I am very fortunate to be a fellow of the Casualty Actuarial Society: the terminal credential in my field of actuarial science. The society has been furthering the science, art, and standards of general liability actuarial work for over 100 years, and has consistently maintained, nay, enhanced the value of actuaries and the services they provide.
To paraphrase and possibly expand on my candidate statements, there are two primary reasons I would like to serve the CAS as a board member. We live in a very exciting era, especially as it relates to technological innovation. However, it is also a critical time for the field. Computing power and data collection have grown in ways that would have been unthinkable outside of science fiction even twenty-five years ago. This makes it a wonderful time to be an actuary. I’ve often claimed that actuaries were “doing data science” before that term was invented. While some of the methods and tools may have changed in the recent past, the concept of understanding all elements of risk—quantitative and qualitative—remains one of our core strengths. We have been dealing with most of the problems of data collection, scrubbing, imputation, and analysis for over a century. We are not just “data scientists for insurance”—we are experts in applying the critical combination of statistical techniques, business specific domain knowledge, and awareness of the limitations of any model or methodology.
This leads to one of the issues about which I feel strongly. The proliferation of data-analysis-type jobs is both a boon and a burden. We can, and have, taken advantage of advances in statistical theory, practice, algorithms, and computing power to name just a few. Yet we may also be in danger of being pigeonholed, if not rendered obsolete, if we do not evolve. Data capture, amalgamation, cleaning, and analysis have undergone a veritable sea change in the last decade, and actuaries need to be current, or at least conversant, with these techniques. As a member of the board, I would help the society “ride the wave” of the digital revolution and not only keep but enhance the value that actuaries have and bring to our principals. I believe that in order to stay relevant and valuable in the 21st century, especially in light of other North American actuarial organizations entering the general insurance arena, we need to expand the actuarial toolkit beyond its traditional boundaries. I was a member of the Education Structure Task Force which reviewed the then current syllabus with an eye towards the baseline of what the actuary of the next 25 years should know. I continued as a member of both the Statistics and CERA implementation task forces. The current exam S is one result of these task forces, and serves to better prepare actuaries of the 21st century for the problems they will face. I would like to see similar improvements to the education of actuaries in more advanced statistical concepts, especially the introduction of Bayesian hierarchical models and having actuaries aware of basic unsupervised learning techniques. Not all education needs to be officially enshrined in the syllabus, though. I do not want another exam for the sake of an exam; I do not think we need another exam. Rather, I want the CAS to encourage actuaries to write not only theoretical papers, but papers and monographs which present practical solutions and methods in a clear fashion. These can be used by all actuaries to expand their capabilities and thus enhance their value.
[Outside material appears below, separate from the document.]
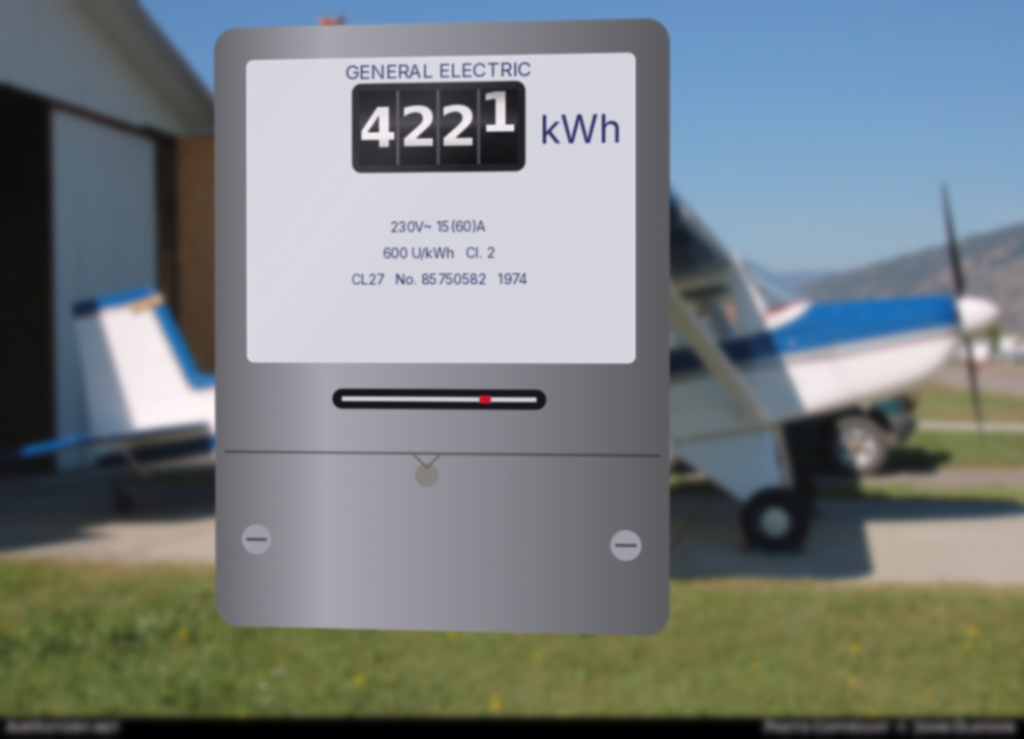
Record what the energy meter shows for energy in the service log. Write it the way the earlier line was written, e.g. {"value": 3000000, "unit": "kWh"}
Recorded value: {"value": 4221, "unit": "kWh"}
A second related issue which I feel is important is that I believe that increasing the visibility of the actuarial role in non-traditional risk management venues is in the best interest of the CAS and its members. New corporate and risk paradigms have emerged in the past decade, and existing non-insurance entities have seen value in actuarial services. New corporate concepts such as the proliferation of peer-to-peer companies have need of risk management services, and some already use actuaries. Traditional companies are now exposed to both new kinds of risk, such as cyber, as well as increased exposure to risks previously considered de minimis, such as domestic terrorism against property and infrastructure. Even non-insurance, non-classical risk bearing entities have made use of actuarial services, as the NFL did as part of its response to the brain trauma lawsuit. I believe that increasing awareness about the specific value actuaries bring to risk management roles in non-traditional venues will both solidify and expand opportunities for current and future actuaries.
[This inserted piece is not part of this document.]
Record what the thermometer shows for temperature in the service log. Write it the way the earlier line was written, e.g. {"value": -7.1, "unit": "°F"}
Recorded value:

Overall, I consider myself extremely fortunate to have this career at the crossroads of statistics and problem solving at this time. The CAS has been nurturing and advancing the science, art, education, and standards of casualty actuarial practice for over a century, providing the framework in which we actuaries perform with integrity and competence. For that alone we all owe the CAS a debt of gratitude. As a predominantly volunteer-driven and run organization, we can demonstrate that gratitude by giving of our time and expertise to the CAS and all of its members. More recently, I was privileged to be a member of the nominating committee for the past two years, and saw first-hand the care and concern that the CAS leadership has regarding the growth and health of the organization. The strategic thinking and attention to the short, medium, and long-term needs of the society and its members inspired me. Serving on the board would allow me to both give back to the CAS and “pay forward” the debt of gratitude I owe the society and all its members.
I would certainly appreciate your support come August 1, but more importantly, I would appreciate it if you took the time to review the candidates—and they are all interested in bettering the CAS and its members—and make an informed decision for whom to vote come August. This is your society, and as recent political events have shown, elections matter! Please use your vote, and use it as best you see fit. Thank you.